Tuning and Maintaining a Translation Memory
Translation memory databases need to be tuned and maintained from time to time as they are growing. This is a task that may potentially require automation, e.g. if you want to develop a scheduled task that performs a tuning operation on a TM at regular intervals.
About TM Tuning In SDL Trados Studio, the tuning options look as shown in the screenshot below:
Probably the most common tuning operation is the recomputation of the fuzzy index. As the TM grows more and more units get added to the database. To keep the fuzzy index lean and efficient, you should recompute the index at regular intervals, depending on how fast your TM grows. This ensures speed and accuracy of the TM. Through the API you can determine when the fuzzy index was last recomputed and whether recomputing is required / recommended. Based on this information you could then trigger an action to recompute the fuzzy index programmatically.
Moreover, there is a trade-off between accuracy and speed. This means that you may increase the search speed at the price of not retrieving certain lower fuzzy matches. On the other hand, you may want to get more low fuzzy matches at the price of slower TM lookups. For example, if your TM has become rather big (e.g. more than 200,000 units), and users are reporting that TM lookup operations have become slow, you may want to optimize the TM for speed. To be sure, this might mean that certain lower fuzzy matches will no longer be offered.
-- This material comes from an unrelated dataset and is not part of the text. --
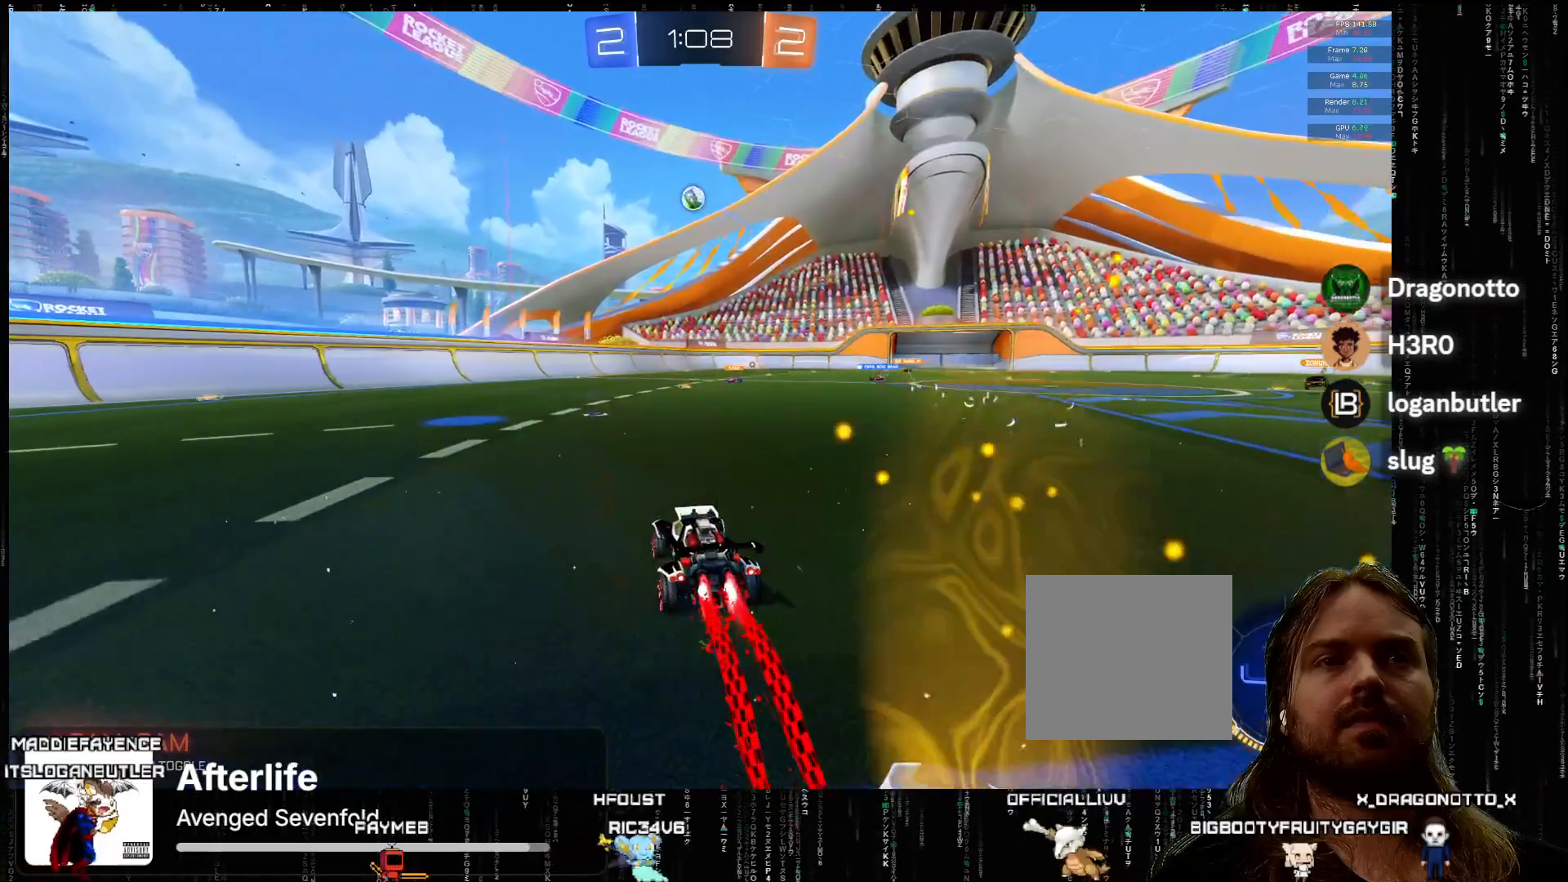
{"buttons": ["R2"], "left_stick": "center", "events": [[267, "left_stick", "right"], [383, "left_stick", "center"], [500, "A", "up"]]}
On the other hand, in a big TM the likelihood of finding solutions is, of course, much bigger than in small TMs.
Through the API you can, for example, run scheduled scripts that recompute the fuzzy index on a regular basis to make sure that your TMs stay lean and efficient
Add a New Tuning Class
Start by adding new class called TmTuner
to your project. Next, implement a public function called TuneTm
, which takes the file name and path of the TM that should be tuned as string parameter. This function can be called as shown below:
TMTuner tuning = new TMTuner();
tuning.TuneTm(_translationMemoryFilePath);
We use the TuneTm
function to recompute the fuzzy index and to optimize the TM for speed through the RecomputeFuzzyIndexStatistics method as shown in the example below:
FileBasedTranslationMemory tm = new FileBasedTranslationMemory(tmPath);
tm.RecomputeFuzzyIndexStatistics();
tm.Save();
By applying the RecomputeFuzzyIndexStatistics method to the current TM you trigger the process that recomputes the index. Depending on the size of the TM this process can take some time. The MinScoreIncrease property can be set between 0 and 20. A value of 20 means that that the TM will be optimized for speed. Speeding up TM lookup operations is basically done by internally adding a percentage value between 0 and 20 to the minimum match score set in the application. Example: You have set the minimum score increase value to 10. The TM contains a 70% fuzzy match, which would normally offered to the user, as the default setting of SDL Trados Studio searches for TUs down to a fuzziness level of 70%. However, since the TM has been configured to always internally add a score value of 10, SDL Trados Studio will not go down to a fuzziness level of 70%, but will already stop searching at 80%. This means that the 70% match will not be offered to the user. However, in return, the lookup speed will be improved, as the TM is 'allowed' to limit itself to searches in the higher fuzzy range. Note that the lower the fuzzy value, the slower the search, as more differences need to be identified and computed. After tuning the TM, do not forget to apply the Save
method.
The TM API also allows you to determine when the fuzzy index was last recomputed and whether it is recommended to perform a recomputation. This information can be used, for example, to automatically recompute the fuzzy index when your implementation determines that doing so is recommended.
string stats;
stats = "Fuzzy index last recomputed at: " + tm.FuzzyIndexStatisticsRecomputedAt.Value.ToString();
stats += "; Fuzzy index needs to be recomuted: " + tm.ShouldRecomputeFuzzyIndexStatistics().ToString();
MessageBox.Show(stats);
Putting it All Together
Your complete class should now look as shown below:
namespace SDK.LanguagePlatform.Samples.TmAutomation
{
using System.Windows.Forms;
using Sdl.LanguagePlatform.TranslationMemoryApi;
public class TMTuner
{
public void TuneTm(string tmPath)
{
#region "tune"
FileBasedTranslationMemory tm = new FileBasedTranslationMemory(tmPath);
tm.RecomputeFuzzyIndexStatistics();
tm.Save();
#endregion
#region "stats"
string stats;
stats = "Fuzzy index last recomputed at: " + tm.FuzzyIndexStatisticsRecomputedAt.Value.ToString();
stats += "; Fuzzy index needs to be recomuted: " + tm.ShouldRecomputeFuzzyIndexStatistics().ToString();
MessageBox.Show(stats);
#endregion
}
}
}